#### [Recorded data]
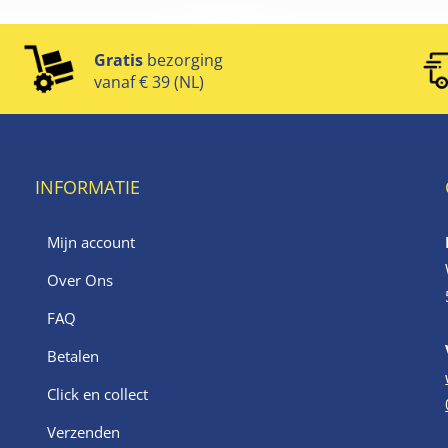
Gratis
bezorging
vanaf € 39 (NL)
INFORMATIE
Mijn account
Over Ons
FAQ
Betalen
Click en collect
Verzenden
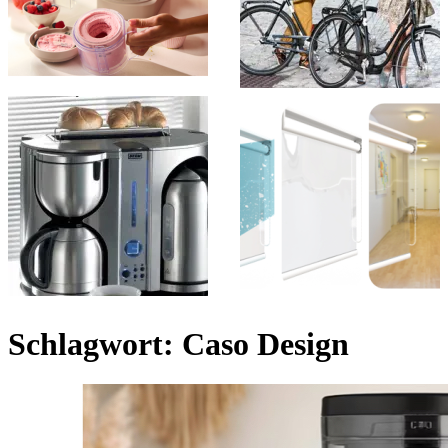
Schlagwort:
Caso Design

#### [Work to complete]
Print every entry above again, exactly as written. Leave the images out.

#### [Solution]
Gratis
bezorging
vanaf € 39 (NL)
INFORMATIE
Mijn account
Over Ons
FAQ
Betalen
Click en collect
Verzenden
Schlagwort:
Caso Design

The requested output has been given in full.